Step 0 sounds so easy. Until you realize __time__ exists. Then you take that away, and you find out that some compiler heuristics might not be deterministic.
Then you discover -frandom-seed - and go ballistic when you read "but it should be a different seed for each sourcefile"
Then you figure out your linker likes emitting a timestamp in object files. Then you discover /Brepro (if you're lucky enough to use lld-link.
Then you used to discover that Win7's app compat db expected a "real" timestamp, and a hash just won't do. (Thank God, that's dead now). This is usually the part where you start questioning your life choices.
Then somebody comes to your desk and asks if you can also make partial rebuilds deterministic.
On the upside, step 1 is usually quick, there will be no tests.

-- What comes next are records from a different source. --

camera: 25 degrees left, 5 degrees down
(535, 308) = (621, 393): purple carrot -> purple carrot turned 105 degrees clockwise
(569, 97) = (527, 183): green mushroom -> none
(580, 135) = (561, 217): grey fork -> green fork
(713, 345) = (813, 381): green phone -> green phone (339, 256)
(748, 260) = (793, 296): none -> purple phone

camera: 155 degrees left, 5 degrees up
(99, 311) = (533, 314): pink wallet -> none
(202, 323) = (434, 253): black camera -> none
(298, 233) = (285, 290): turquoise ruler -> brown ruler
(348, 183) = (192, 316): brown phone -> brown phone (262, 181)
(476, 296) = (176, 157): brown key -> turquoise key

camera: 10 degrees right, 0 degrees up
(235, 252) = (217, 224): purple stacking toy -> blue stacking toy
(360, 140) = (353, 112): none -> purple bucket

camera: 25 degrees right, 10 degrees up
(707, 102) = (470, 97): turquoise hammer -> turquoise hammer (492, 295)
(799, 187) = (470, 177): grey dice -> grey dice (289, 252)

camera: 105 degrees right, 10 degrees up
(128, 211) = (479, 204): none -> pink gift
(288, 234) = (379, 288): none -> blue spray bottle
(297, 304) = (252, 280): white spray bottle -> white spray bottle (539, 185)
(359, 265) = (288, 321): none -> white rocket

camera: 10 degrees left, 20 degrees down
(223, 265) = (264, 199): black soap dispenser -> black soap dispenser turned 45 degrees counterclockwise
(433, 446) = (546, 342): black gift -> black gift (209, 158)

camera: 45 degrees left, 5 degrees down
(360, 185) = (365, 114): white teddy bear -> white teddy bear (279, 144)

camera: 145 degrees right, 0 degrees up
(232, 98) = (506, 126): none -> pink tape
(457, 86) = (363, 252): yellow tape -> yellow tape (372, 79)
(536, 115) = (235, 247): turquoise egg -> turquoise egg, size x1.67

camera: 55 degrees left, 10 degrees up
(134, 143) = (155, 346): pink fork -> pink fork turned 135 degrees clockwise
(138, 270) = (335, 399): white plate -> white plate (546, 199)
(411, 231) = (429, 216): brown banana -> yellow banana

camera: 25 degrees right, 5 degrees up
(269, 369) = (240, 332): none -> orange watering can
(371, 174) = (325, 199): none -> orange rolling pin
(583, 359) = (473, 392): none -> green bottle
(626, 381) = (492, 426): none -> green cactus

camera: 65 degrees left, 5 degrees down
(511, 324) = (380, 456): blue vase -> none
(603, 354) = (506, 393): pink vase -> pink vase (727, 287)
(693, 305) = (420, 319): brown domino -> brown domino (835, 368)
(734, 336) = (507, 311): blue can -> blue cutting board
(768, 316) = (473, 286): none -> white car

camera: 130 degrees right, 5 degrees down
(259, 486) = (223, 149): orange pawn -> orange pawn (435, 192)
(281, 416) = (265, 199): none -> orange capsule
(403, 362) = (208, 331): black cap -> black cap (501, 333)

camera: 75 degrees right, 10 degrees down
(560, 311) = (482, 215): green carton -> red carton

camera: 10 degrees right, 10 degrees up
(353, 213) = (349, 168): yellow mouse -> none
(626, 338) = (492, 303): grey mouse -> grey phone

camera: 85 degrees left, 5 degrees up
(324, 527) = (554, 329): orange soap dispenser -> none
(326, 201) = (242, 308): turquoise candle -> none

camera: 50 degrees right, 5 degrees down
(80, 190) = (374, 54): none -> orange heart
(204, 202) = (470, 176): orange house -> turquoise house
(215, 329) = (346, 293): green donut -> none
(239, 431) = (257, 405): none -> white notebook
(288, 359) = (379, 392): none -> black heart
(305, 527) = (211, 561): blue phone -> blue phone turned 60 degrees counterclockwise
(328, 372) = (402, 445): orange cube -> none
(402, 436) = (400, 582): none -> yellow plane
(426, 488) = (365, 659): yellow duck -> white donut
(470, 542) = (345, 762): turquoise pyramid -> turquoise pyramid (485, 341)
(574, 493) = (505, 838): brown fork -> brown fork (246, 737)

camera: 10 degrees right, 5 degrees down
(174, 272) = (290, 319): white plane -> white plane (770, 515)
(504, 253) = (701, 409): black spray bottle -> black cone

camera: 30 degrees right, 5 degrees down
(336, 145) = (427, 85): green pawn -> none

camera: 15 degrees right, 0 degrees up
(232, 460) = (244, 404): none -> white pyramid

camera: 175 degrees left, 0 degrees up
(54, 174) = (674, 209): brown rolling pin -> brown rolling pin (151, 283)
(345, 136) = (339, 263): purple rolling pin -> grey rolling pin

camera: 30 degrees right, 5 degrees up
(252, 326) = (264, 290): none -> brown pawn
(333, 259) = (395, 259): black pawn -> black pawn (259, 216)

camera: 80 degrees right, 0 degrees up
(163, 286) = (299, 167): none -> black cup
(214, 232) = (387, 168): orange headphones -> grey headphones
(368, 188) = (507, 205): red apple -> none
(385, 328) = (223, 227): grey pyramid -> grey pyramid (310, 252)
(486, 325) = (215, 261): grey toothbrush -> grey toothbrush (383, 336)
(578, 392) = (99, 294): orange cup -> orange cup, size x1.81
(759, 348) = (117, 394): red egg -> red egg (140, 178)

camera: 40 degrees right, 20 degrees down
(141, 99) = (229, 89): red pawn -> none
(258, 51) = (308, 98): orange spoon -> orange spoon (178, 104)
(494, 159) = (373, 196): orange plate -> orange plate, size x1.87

Though in the last 6 years I've seen at least one case where truly deterministic builds mattered:
A performance bug only happens when a malloc() during init was not aligned to 32 bytes, glibc on x86_64 only guaranteed 16 bytes, but depending on what alloc / dealloc happened before it may just land on 32 bytes boundary.
The alloc / dealloc sequence before that point was pretty deterministic, however there were a few strings containing __FILE__. And gitlab runner checked-out codes to a path with random number (or an index? I don't remember) without -ffile-prefix-map or $PWD trick so its length varies.
It is really nice to have determinatistic builds when doing estetic clean ups, to verify that the code does not change, or inspecting changes in the assembly code and limit the scope of change to just the affected code.
Often yes. Sometimes, no. You haven't enjoyed C++ until you get reports of the app intermittently crashing, and your build at the same version just won't.
But yes, if the goal is "slap it all in a container", that's probably good and at least somewhat reproducible. We aren't Python here! ;)
> Often yes. Sometimes, no. You haven't enjoyed C++ until you get reports of the app intermittently crashing, and your build at the same version just won't.
That's okay, it's probably just some bank in a random country that requires some software package to be installed, presumably in the interest of security, which injects a dll into every process on the machine and unsurprisingly has a bug which causes your process to crash at random in only that part of the world.
> some software package to be installed, presumably in the interest of security, which injects a dll into every process on the machine
You don't even have to get that far. Shell extensions (for file open or save dialogs) and printer drivers also introduce arbitrary DLLs to your processes. And some of them are compiled in an old version of IIRC Delphi or Turbo Pascal, which on the DLL startup code unconditionally changes the floating point control word to something which causes unexpected behavior in some framework you're using.
(We ended up wrapping all calls to file open or save or print dialogs with code to save and restore the floating point control word, just in case they had loaded one of these annoying DLLs.)
That's probably reading uninitialized memory. You can get away with that for a VERY long time, until you can't. See the earlier valgrind recommendation.
But that sort of report isn't a deep mystery, it's just a specific class of bug. Given the description, you've got a pretty good idea of what you're looking for.
... until the cause is really and truly a non-deterministic build. Trust me, been there.
For a long-ago example: I worked on a project that had an optimizer that used time-bounded simulated annealing to optimize. No two builds ever the same. It was "great".
yeah I don't think OP is talking about byte perfect determinism, they just want CI not to explode. that's the triage goal, byte perfect determinism is not your first priority when stopping the bleeding on a legacy c++ project
> Then somebody comes to your desk and asks if you can also make partial rebuilds deterministic.
This is a good guy. Knows what they need, knows you are smart enough to potentially finally slay the dragon, will fight the bureaucracy on your behalf. Asking a hard ask is rarely beneficial for the asker on the failure side. Don't burn yourself out for it though and don't be afraid to ask hard favors from the asker.
> The string can either be a number (decimal, octal or hex) or an arbitrary string (in which case it’s converted to a number by computing CRC32).
> The string should be different for every file you compile.
So basically just pass in the project relative path to the file into random-seed and you'll be fine. It's a shame the guidance doesn't explain why the string should be different because that feels like it could be advice that's not rooted in any technical reality.
__time__ isn't actually that bad as it's an anti-pattern and much better for the build system to inject the build time explicitly as an input macro (if your software needs it for UX purposes).
__FILE__ is the more annoying one but can be solved through fmacro-prefix-map.
Then you discover -frandom-seed - and go ballistic when you read "but it should be a different seed for each sourcefile"
Then you figure out your linker likes emitting a timestamp in object files. Then you discover /Brepro (if you're lucky enough to use lld-link.
Then you used to discover that Win7's app compat db expected a "real" timestamp, and a hash just won't do. (Thank God, that's dead now). This is usually the part where you start questioning your life choices.
Then somebody comes to your desk and asks if you can also make partial rebuilds deterministic.
On the upside, step 1 is usually quick, there will be no tests.